That is the title of my most recent paper published in Clinical Lung Cancer with co-authors Mark Danese, Melissa Laurie, Beata Korytowsky, Shane Jordan, Debbie Ryan and Sukhmani K. Padda. The study abstract is below.
Objective
This study examined brain metastases among patients with metastatic non-small cell lung cancer (mNSCLC), characterizing prevalence, use of brain imaging, and treatment patterns.
Methods
Surveillance, Epidemiology, and End Results (SEER) data linked to Medicare claims were used to examine the prevalence of brain imaging at diagnosis among Medicare beneficiaries with mNSCLC (2015-2019, inclusive of follow-up). Predictors of receipt of brain imaging and first-line systemic treatment were evaluated using logistic regression models.
Results
Among 6860 Medicare beneficiaries diagnosed with mNSCLC, 21.4% (n = 1465) had known brain metastases at diagnosis. The prevalence of brain metastases at diagnosis decreased with increasing age (25.6% in 65-74 year-olds, 19.6% in 75-84 year-olds, and 9.4% in 85-100 year-olds) and diagnostic brain imaging was performed less frequently in older age groups. Overall, 27.3% (n = 1870) of patients did not receive diagnostic brain imaging.
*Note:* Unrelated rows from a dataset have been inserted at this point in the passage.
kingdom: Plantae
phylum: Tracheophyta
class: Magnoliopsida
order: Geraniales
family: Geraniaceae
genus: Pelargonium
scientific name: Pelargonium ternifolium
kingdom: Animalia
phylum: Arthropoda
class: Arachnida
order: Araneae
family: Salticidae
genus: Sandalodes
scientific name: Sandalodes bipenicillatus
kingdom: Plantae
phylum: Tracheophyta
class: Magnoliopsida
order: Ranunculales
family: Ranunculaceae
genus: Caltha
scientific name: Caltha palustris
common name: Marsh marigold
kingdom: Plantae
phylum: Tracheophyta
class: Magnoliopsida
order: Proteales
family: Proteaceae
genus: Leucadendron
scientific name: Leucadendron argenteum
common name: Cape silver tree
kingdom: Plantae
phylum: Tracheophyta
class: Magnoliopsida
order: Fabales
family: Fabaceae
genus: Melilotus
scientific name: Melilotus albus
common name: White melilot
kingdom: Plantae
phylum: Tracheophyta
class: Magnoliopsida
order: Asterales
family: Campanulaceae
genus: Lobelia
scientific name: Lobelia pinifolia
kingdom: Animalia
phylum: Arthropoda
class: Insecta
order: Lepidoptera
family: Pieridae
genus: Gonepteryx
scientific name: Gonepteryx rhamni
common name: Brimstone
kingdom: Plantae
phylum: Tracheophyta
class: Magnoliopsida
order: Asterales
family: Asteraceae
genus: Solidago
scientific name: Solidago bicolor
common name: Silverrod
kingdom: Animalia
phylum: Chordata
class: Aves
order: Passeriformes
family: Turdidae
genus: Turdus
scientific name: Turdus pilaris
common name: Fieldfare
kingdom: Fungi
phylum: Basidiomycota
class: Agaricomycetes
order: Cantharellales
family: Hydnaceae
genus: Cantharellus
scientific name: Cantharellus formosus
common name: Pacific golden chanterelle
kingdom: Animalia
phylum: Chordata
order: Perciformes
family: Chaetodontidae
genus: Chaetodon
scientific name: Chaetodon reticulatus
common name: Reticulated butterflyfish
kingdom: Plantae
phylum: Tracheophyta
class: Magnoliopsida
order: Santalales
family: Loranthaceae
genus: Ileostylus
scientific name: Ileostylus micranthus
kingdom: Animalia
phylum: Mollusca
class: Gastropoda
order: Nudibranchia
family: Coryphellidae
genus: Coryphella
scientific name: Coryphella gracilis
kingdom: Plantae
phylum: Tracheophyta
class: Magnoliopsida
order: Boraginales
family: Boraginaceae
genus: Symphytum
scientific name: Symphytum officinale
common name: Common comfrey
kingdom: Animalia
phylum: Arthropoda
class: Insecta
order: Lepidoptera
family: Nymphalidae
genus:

Patients in high poverty areas (poverty rate > 20%) were less likely to receive brain imaging (odds ratio [OR] 0.664, p ≤ .001) or first-line systemic therapy (OR 0.580, p ≤ .001) compared with patients in low poverty areas (poverty rate < 5%).
Conclusion
More than 20% of Medicare beneficiaries with mNSCLC had brain metastases at diagnosis. Over one-quarter of patients with mNSCLC did not receive brain imaging at diagnosis despite guideline recommendations, with disparities observed in high poverty areas, highlighting the need for more equitable implementation of baseline staging practices.